===== GIVEN INFORMATION
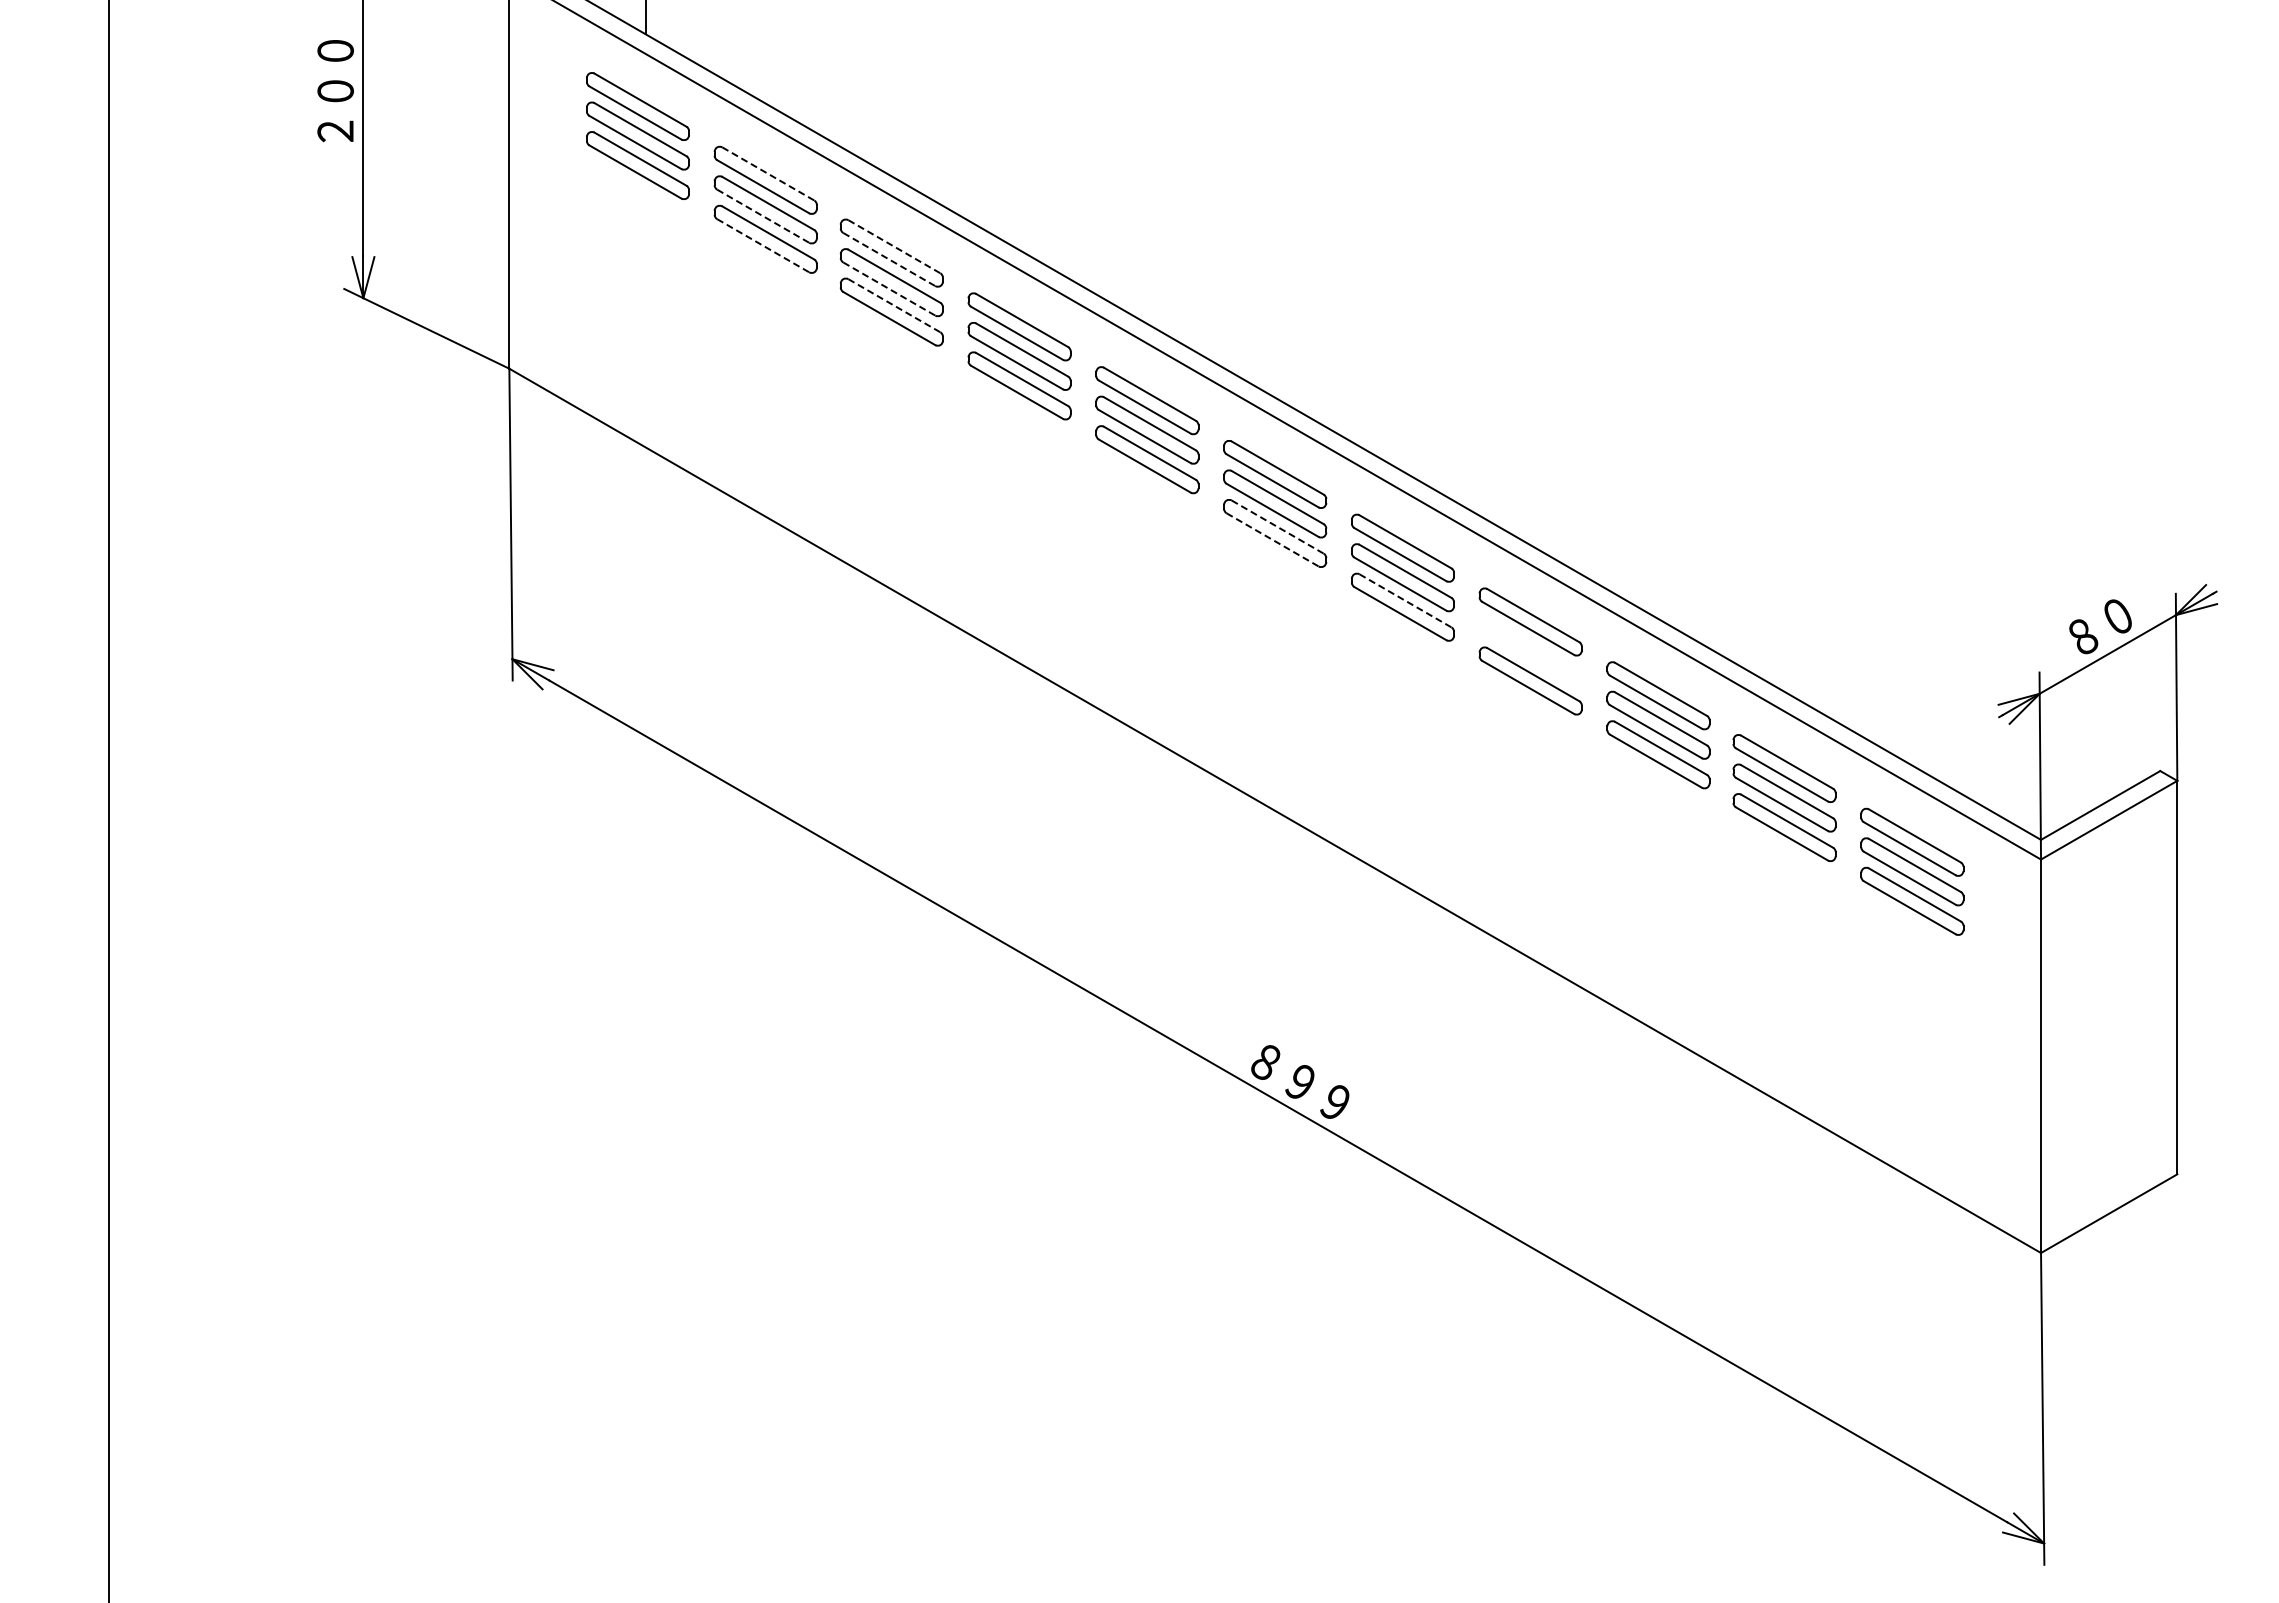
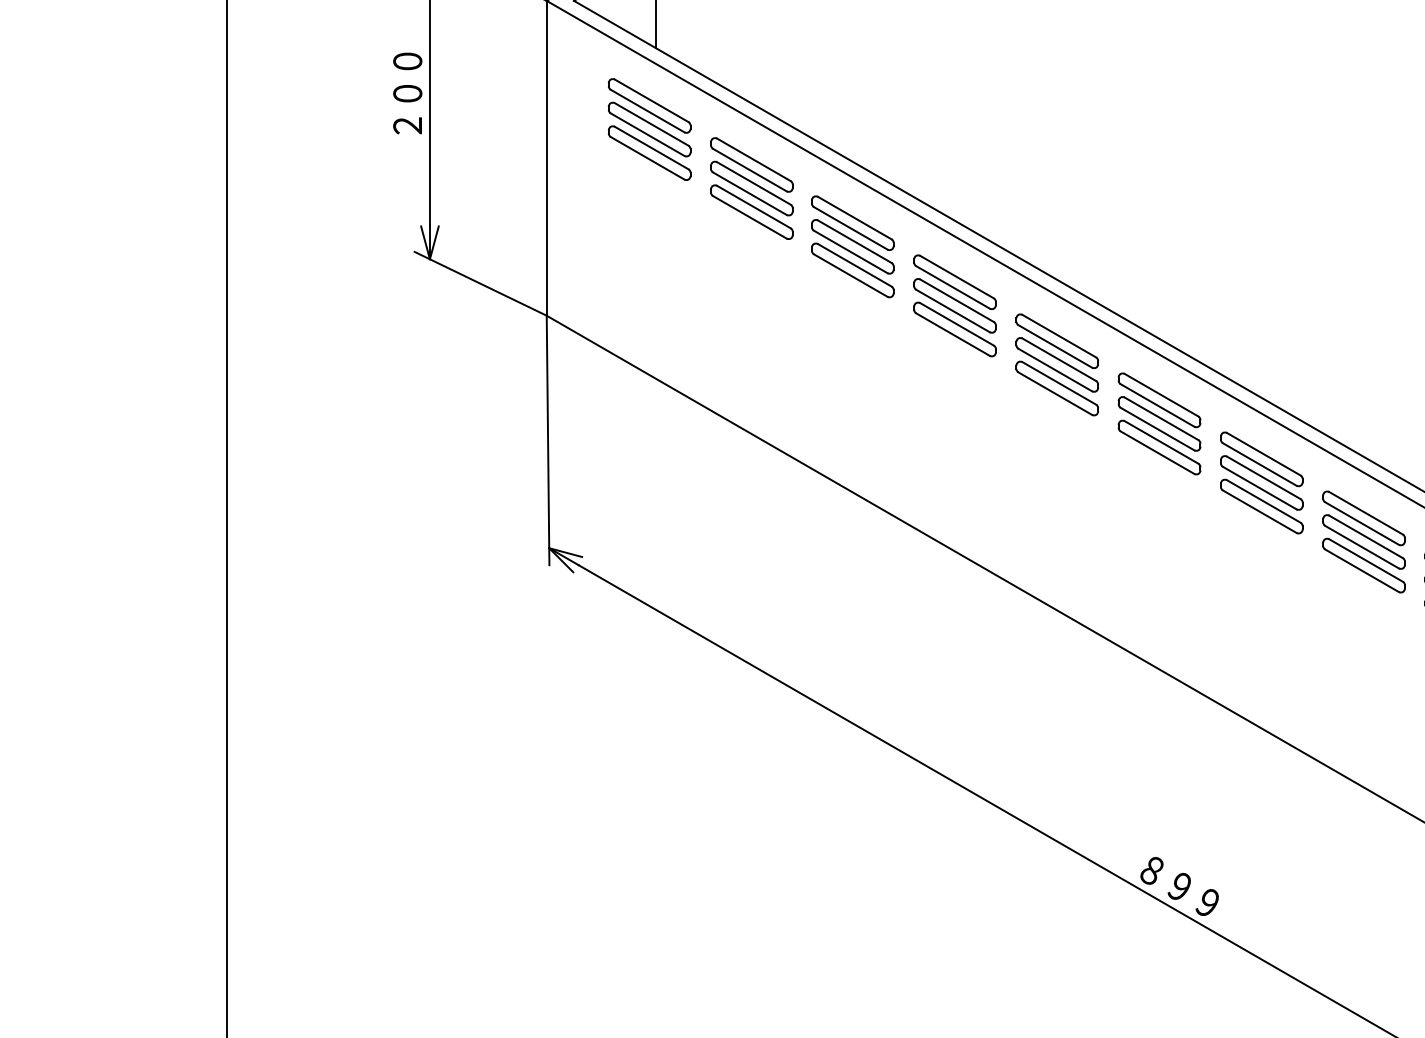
line: (768, 174) -> (754, 160), dashed -> solid
line: (763, 216) -> (750, 193), dashed -> solid
line: (763, 246) -> (750, 217), dashed -> solid
line: (894, 247) -> (854, 218), dashed -> solid
line: (889, 259) -> (850, 228), dashed -> solid
line: (889, 289) -> (850, 252), dashed -> solid
line: (894, 306) -> (854, 265), dashed -> solid
line: (1278, 527) -> (1162, 442), dashed -> solid
line: (1273, 540) -> (1158, 453), dashed -> solid
line: (1405, 601) -> (1263, 501), dashed -> solid
part: (1530, 651) -> (1363, 542), added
==========
## INSTRUCTIONS FOR THE TASK
Starting at the line with "line: (1273, 540)", retype each line through the final one in the data above, unchanged and with nothing added.

## REPLY
line: (1273, 540) -> (1158, 453), dashed -> solid
line: (1405, 601) -> (1263, 501), dashed -> solid
part: (1530, 651) -> (1363, 542), added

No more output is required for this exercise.